The O(n) Club: Trapping Rain Water: Arrays, Puddles, and Other Unexpected Flood Zones

The O(n) Club: Trapping Rain Water—Arrays, Puddles, and Other Unexpected Flood Zones

⚡ TL;DR

Given a list of bar heights, your job is to calculate how much water these little fences can hold after a biblical downpour. The brute-force way checks every position’s left and right max—so slow, you’ll have mold before it finishes. There are smarter ways—dynamic programming with left/right arrays, or the two-pointer approach for the efficient (or lazy). Here’s a brute force Java taste:

// Brute force (bring coffee)
int trapped = 0;
for (int i = 1; i < height.length - 1; i++) {
    int leftMax = 0, rightMax = 0;
    for (int j = 0; j <= i; j++) leftMax = Math.max(leftMax, height[j]);
    for (int j = i; j < height.length; j++) rightMax = Math.max(rightMax, height[j]);
    trapped += Math.min(leftMax, rightMax) - height[i];
}

🧠 How Devs Usually Mess This Up

Classic blunder: people see the problem and go, “Easy! Water = highest-on-the-left or right minus current bar.” A beautiful recipe for negative water (antigravity puddles, anyone?). Or they try to juggle just a single max, missing the whole point of “which side is lower?” Even worse, some forget that if the min of left and right is lower than your bar you don’t get negative water—you get dust.

🔍 What’s Actually Going On

Imagine you line up bathtubs of varying heights; pour rain on everything. Each tub only holds as much water as the shorter wall on either end—the weak link. Wherever you are: Your waterline is the min of the highest wall to your left and right. Subtract your bar height, and that’s your puddle (or not). If you thought water just looks for the ground, congrats—you’ve reinvented a leaky sieve.

🛠️ PseudoCode

• Create two arrays: leftMax[] holds the tallest bar to your left (incl. you), rightMax[] does the same for the right.
• Fill them up:
  • Loop left to right to set leftMax[]
  • Loop right to left for rightMax[]
• For each bar (skip the first and last—unless you’re feeling generous):
  • Calculate Math.min(leftMax[i], rightMax[i]) - height[i]
  • If the answer’s negative, pretend it’s zero (unless you’re coding a Sahara simulator)
• Add ’em up.
• Or avoid arrays: Set left and right pointers, track leftMax/rightMax as you squeeze inward.

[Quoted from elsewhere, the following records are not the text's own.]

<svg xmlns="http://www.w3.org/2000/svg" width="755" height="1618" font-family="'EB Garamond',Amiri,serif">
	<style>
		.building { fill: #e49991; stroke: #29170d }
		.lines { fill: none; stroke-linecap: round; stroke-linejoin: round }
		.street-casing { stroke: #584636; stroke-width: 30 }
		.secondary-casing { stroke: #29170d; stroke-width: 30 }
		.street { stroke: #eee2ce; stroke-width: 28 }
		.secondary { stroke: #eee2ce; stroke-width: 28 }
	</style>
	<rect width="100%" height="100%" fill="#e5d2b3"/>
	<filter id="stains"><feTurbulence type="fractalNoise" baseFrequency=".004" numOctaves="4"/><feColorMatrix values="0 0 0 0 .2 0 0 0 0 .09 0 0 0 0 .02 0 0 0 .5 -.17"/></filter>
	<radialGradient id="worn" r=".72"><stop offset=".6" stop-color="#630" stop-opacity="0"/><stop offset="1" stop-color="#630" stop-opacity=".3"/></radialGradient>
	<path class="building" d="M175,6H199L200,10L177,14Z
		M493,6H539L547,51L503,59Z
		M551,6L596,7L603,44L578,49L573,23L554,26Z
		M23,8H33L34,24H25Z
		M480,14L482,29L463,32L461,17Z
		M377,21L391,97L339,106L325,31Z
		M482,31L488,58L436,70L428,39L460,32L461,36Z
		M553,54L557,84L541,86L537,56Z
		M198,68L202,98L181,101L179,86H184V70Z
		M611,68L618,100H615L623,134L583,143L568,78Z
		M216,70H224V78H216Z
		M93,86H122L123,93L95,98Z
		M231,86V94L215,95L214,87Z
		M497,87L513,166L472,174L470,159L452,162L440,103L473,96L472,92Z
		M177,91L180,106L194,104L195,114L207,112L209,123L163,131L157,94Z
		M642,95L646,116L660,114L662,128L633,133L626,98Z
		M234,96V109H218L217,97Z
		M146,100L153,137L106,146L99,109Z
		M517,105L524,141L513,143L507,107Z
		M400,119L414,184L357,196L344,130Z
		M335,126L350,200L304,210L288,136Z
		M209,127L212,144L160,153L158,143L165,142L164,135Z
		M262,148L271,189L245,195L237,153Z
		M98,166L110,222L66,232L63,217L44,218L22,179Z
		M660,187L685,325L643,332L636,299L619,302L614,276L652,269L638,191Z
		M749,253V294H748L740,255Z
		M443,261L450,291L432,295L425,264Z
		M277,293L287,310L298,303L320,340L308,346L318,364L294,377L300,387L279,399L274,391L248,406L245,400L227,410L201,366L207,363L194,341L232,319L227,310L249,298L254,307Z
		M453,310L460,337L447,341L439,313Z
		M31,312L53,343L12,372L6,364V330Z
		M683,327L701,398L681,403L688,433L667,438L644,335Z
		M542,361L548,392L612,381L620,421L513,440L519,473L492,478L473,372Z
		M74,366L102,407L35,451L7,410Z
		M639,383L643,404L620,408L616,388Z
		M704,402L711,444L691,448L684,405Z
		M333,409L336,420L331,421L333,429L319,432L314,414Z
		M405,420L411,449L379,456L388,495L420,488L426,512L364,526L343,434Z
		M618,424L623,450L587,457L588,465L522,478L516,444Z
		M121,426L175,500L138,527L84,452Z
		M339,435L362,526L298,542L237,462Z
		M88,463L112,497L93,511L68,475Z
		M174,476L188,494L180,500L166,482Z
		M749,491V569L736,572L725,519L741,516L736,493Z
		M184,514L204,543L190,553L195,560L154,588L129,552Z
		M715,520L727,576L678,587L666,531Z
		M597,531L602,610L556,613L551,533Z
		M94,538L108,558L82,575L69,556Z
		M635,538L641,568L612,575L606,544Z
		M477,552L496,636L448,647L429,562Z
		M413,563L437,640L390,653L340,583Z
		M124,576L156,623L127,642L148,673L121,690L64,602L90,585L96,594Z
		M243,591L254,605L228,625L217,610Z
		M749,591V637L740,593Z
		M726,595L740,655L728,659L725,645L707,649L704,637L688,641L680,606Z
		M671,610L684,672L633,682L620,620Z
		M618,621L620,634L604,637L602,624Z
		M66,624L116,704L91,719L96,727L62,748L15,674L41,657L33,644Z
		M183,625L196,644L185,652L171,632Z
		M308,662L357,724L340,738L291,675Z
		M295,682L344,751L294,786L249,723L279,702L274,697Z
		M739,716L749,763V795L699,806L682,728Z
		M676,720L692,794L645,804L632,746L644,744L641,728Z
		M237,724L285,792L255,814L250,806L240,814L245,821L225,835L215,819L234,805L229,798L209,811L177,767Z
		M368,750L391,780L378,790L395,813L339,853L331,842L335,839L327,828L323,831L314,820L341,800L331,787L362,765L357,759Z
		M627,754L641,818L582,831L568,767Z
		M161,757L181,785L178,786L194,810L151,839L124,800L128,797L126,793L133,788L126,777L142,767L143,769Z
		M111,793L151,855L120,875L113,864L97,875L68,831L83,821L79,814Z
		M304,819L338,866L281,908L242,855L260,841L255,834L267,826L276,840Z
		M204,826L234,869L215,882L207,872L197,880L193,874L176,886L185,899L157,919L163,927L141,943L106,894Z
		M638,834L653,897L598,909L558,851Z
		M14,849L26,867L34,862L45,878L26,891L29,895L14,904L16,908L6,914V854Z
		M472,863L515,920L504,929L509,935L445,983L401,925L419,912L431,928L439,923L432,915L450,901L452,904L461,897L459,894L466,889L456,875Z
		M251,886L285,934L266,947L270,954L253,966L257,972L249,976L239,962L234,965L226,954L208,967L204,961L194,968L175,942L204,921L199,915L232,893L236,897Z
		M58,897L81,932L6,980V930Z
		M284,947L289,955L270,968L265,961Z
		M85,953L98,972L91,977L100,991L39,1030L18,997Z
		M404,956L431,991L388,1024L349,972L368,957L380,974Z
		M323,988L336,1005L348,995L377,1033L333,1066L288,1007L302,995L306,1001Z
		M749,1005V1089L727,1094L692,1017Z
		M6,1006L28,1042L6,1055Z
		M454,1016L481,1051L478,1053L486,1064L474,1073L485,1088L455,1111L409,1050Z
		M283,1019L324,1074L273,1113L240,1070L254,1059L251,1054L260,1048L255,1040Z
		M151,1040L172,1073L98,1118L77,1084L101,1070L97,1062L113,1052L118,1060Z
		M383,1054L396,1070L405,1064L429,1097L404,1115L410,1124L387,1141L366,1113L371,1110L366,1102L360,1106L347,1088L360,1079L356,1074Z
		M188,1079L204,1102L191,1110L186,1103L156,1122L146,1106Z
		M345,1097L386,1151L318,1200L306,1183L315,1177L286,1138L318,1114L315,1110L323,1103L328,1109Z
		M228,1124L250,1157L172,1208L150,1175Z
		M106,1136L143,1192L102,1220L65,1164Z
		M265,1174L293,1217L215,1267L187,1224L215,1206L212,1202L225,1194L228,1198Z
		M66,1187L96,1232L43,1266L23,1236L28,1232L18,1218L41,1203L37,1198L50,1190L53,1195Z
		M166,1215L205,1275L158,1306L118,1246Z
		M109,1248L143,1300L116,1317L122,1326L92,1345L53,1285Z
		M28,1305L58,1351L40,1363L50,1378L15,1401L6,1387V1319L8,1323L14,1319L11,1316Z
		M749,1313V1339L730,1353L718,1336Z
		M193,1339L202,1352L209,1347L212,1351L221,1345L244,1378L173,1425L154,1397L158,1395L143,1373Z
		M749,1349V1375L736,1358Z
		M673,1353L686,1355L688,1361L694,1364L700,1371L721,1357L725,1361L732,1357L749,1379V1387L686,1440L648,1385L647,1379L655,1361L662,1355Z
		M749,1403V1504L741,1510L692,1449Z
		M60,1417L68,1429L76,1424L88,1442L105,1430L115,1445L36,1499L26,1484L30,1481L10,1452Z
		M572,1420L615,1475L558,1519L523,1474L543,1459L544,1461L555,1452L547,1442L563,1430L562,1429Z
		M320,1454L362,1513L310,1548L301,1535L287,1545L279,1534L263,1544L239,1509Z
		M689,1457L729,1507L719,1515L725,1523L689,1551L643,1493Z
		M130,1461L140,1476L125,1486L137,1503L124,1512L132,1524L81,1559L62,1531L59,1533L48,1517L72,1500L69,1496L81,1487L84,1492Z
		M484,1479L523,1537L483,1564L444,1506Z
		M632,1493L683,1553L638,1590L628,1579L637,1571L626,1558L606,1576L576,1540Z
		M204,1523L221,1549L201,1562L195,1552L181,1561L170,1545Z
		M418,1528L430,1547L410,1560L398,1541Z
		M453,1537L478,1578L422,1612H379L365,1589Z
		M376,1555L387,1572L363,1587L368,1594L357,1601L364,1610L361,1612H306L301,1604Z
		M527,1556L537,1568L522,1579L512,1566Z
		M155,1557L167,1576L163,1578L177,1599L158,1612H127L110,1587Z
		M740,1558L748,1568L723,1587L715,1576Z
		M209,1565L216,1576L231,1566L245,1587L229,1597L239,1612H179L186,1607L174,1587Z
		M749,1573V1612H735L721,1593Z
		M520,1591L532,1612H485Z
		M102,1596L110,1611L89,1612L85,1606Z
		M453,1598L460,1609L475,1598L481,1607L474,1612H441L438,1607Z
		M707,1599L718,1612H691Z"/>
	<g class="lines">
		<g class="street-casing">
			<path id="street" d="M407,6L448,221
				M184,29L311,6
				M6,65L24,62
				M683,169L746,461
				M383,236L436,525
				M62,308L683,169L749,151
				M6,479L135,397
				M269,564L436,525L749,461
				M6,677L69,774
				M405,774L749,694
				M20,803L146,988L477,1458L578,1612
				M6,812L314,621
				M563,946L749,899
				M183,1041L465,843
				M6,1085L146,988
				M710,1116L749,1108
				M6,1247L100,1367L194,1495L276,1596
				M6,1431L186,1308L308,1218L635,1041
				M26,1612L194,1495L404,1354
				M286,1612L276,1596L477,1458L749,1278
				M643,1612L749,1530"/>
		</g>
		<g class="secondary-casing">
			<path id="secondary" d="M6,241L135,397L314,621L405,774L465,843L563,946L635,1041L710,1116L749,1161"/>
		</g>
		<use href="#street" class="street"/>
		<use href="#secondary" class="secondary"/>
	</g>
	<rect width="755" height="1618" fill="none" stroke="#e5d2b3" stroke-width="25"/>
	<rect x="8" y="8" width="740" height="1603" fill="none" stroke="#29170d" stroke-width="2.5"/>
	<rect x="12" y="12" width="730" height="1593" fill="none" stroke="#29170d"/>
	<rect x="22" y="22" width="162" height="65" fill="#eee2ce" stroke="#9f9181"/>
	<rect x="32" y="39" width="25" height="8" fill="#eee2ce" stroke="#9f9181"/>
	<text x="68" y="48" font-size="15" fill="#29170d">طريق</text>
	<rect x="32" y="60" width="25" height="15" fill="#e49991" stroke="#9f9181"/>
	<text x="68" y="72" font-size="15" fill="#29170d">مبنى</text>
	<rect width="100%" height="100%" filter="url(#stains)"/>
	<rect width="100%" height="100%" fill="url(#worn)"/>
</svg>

// Fancy DP arrays, Java revision
leftMax[0] = height[0];
for (int i = 1; i < n; i++)
    leftMax[i] = Math.max(leftMax[i-1], height[i]);
 rightMax[n-1] = height[n-1];
for (int i = n-2; i >= 0; i--)
    rightMax[i] = Math.max(rightMax[i+1], height[i]);

💻 The Code

public int trap(int[] height) {
    int n = height.length;
    int left = 0, right = n - 1;
    int leftMax = 0, rightMax = 0, trapped = 0;
    while (left < right) {
        if (height[left] < height[right]) {
            leftMax = Math.max(leftMax, height[left]);
            trapped += leftMax - height[left];
            left++;
        } else {
            rightMax = Math.max(rightMax, height[right]);
            trapped += rightMax - height[right];
            right--;
        }
    }
    return trapped;
}

⚠️ Pitfalls, Traps & Runtime Smacks

• Edge cases: All bars same height? Flat? Empty input? There’s not going to be a drop of water, and absolutely no drama.
• Negative water: If your math says negative, set it to zero. Otherwise, you’re draining oceans on Mars.
• Complexity check: Two-pointer method? O(n) time, O(1) space. DP array? O(n) time, O(n) space (more RAM for those who like to flex).

🧠 Interviewer Brain-Tattoo

“If you solve Trapping Rain Water without getting lost in a flood of nested loops or wasted arrays, you might actually enjoy writing production code.”